Transparency and the Meat Industry

Today, the meat industry has a great opportunity to communicate directly with consumers about the meat products they are consuming at home and in restaurants, from production to plate.

In our 2012 Consumer Trends Report: Breaking the Pattern, we uncovered a trend called “Security Through Disclosure.” With consumers’ ongoing distrust of government, institutions and big business, they continue to question what is in the food they eat and where it comes from. In a recent Midan Marketing survey, 44% of consumers said they are very concerned about where their fresh meat comes from versus only 36% of consumers that said they are very concerned about where their food in general comes from.
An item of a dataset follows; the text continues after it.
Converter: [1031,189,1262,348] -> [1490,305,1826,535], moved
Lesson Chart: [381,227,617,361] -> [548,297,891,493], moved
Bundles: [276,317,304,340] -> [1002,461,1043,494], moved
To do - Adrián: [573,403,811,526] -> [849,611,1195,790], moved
Most recently, the industry saw an explosion of coverage by the popular media on issues including Leanly Fine Textured Beef and sow gestational stall usage. We’ve seen these stories explode virally though social sharing, Facebook® groups supporting activist groups and Twitter® chatter. As a result, consumers are growing even more skeptical of producers, packers, retailers and foodservice operators, especially as only a few industry organizations have responded.
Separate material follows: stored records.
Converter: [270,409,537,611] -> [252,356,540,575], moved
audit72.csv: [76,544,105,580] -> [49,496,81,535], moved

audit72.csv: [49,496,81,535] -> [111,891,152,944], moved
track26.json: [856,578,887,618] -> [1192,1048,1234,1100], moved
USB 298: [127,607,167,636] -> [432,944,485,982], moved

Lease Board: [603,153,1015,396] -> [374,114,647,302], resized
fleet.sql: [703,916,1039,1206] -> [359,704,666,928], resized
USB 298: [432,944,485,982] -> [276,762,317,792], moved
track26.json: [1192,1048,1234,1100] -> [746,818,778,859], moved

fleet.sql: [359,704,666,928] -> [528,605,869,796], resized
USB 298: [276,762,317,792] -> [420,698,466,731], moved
From these experiences, we’ve learned that it is even more important to get out and be proactive and transparent about our industry practices before consumers are misinformed by other groups. Consumers don’t necessarily need a long explanation. They are just looking for simple reassurance that the companies they buy from care and are willing to have a direct and honest conversation with them.
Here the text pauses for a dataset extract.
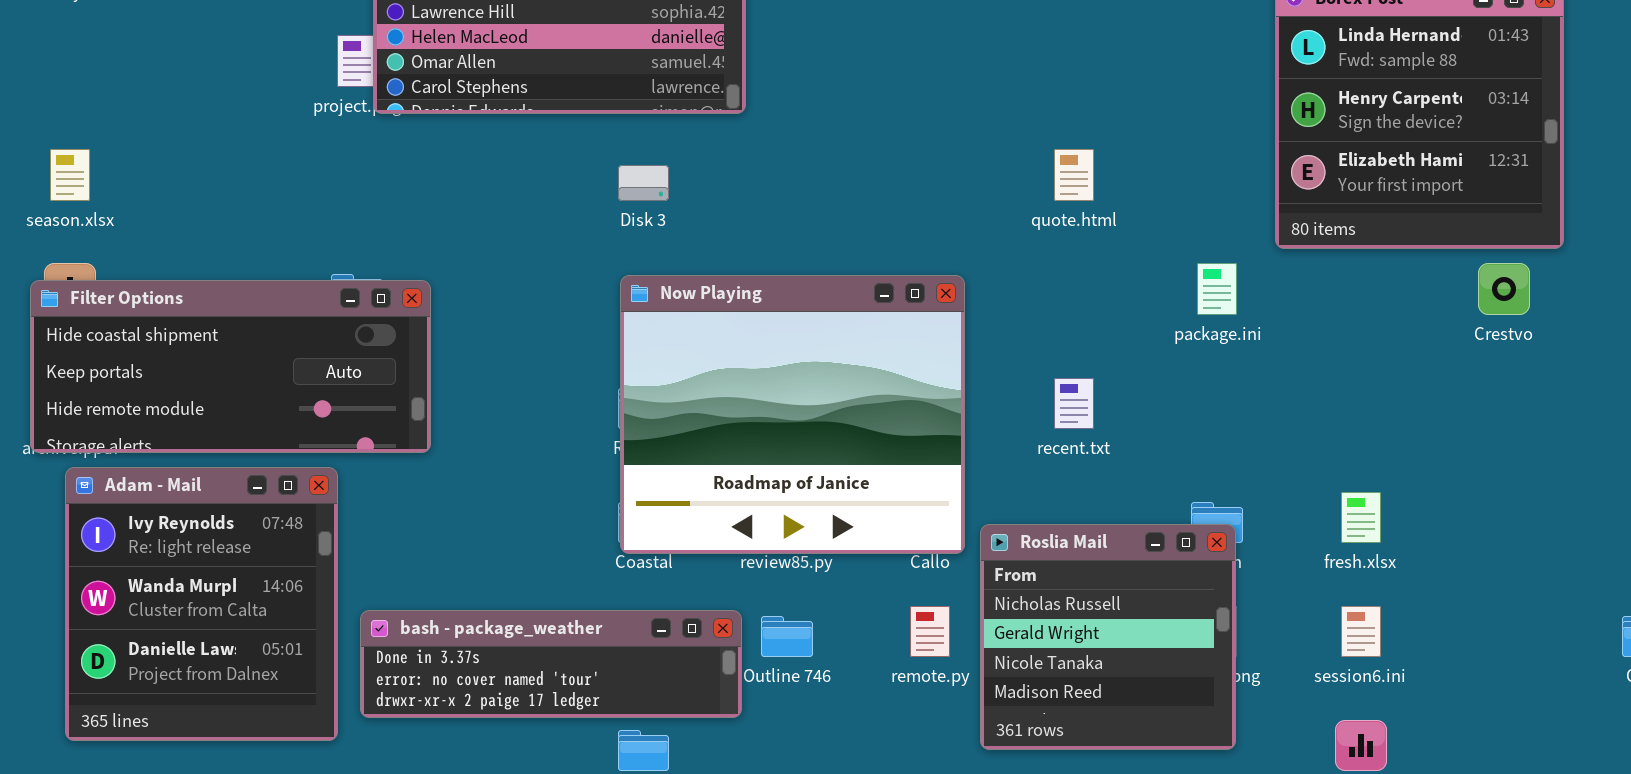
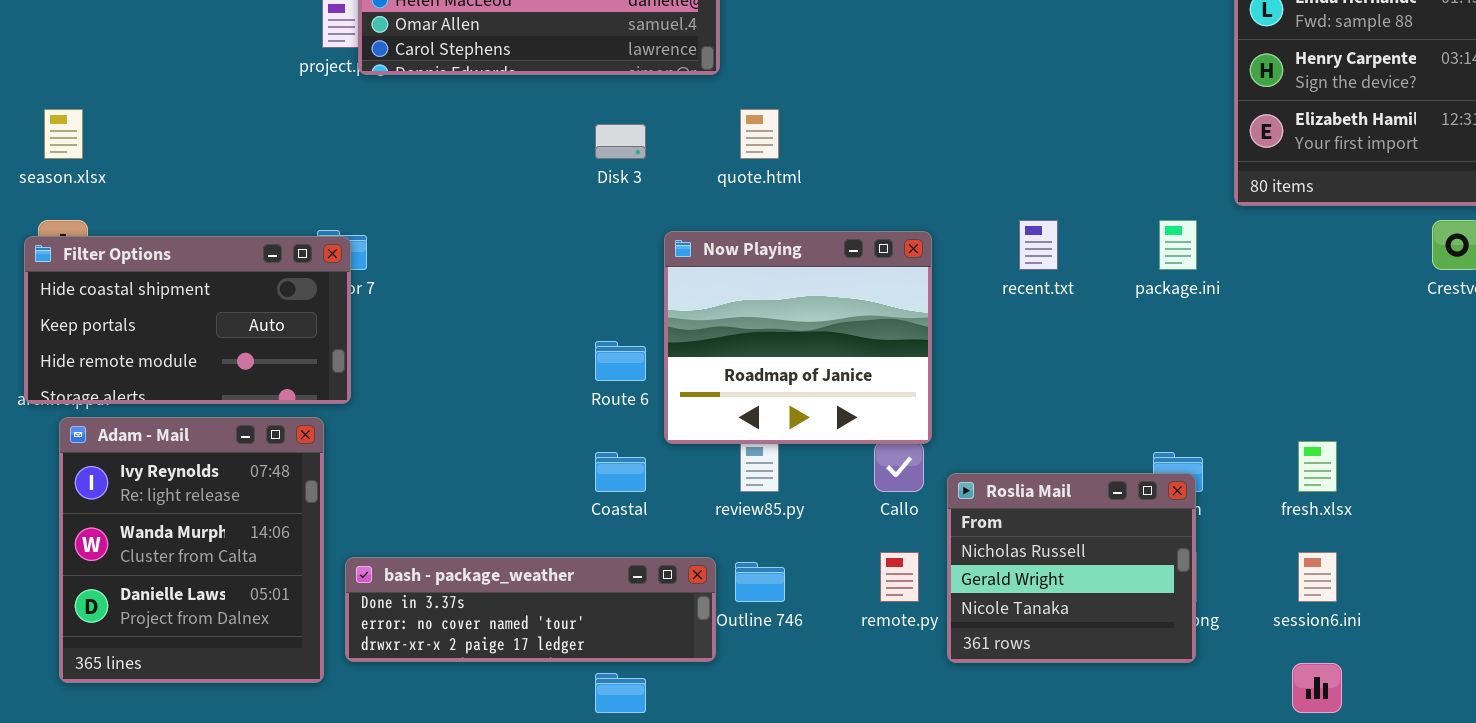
quote.html: [1054,149,1094,201] -> [740,109,779,159], moved
Now Playing: [620,275,965,554] -> [664,231,932,444], resized
Filter Options: [30,280,431,453] -> [24,236,351,404], resized
recent.txt: [1054,378,1094,429] -> [1019,220,1058,270], moved
Roslia Mail: [980,524,1236,750] -> [947,473,1196,663], resized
What this means for Fresh Meat

As the meat industry is looked at with close scrutiny, clear communication and transparency will be increasingly important. Communicating to consumers about the products they are purchasing will help them feel more comfortable about their purchases as well as increase long-term trust and loyalty.

How do we do this?

  1. Be Prepared and Proactive. We all know what the controversial industry topics are. As activist groups spend years preparing their campaigns, we need to be prepared with a unified response. An even more proactive approach would be communicating directly to consumers though social media platforms, websites and blogs before these topics even become an issue.
  2. Honesty is the Best Policy. The meat industry is a very proud industry, made up of individuals who have helped feed the world for generations. It’s time to be honest and transparent with consumers and tell them about the products we feed our families and theirs, from production practices to harvest and packing.  Demystify meat processing to consumers and tell them why we use certain practices.
  3. Communicate Easily. This is the time to leave out anything overly scientific. If you have a five minute video with Mr. Meat Scientist, Ph.D. proving your point, the average consumer won’t get through the first minute before they realize you’re speaking in a foreign language. Keep it simple, use graphics or illustrations and be concise.
  4. Be Fast. Consumers can access information from their mobile phones and tablet devices in seconds from anywhere. They expect their questions to be answered immediately, and if you are not there to do it, someone else will chime in and give their own opinion, which might not be the same as yours.

Let’s make 2012 and beyond the year the meat industry made some significant changes and regained consumer trust and confidence.

Public Relations



  1. Great post! A lot of information. A must for your industry at this time.

  2. Caroline says:

    Absolutely, Anita! Thanks for reading!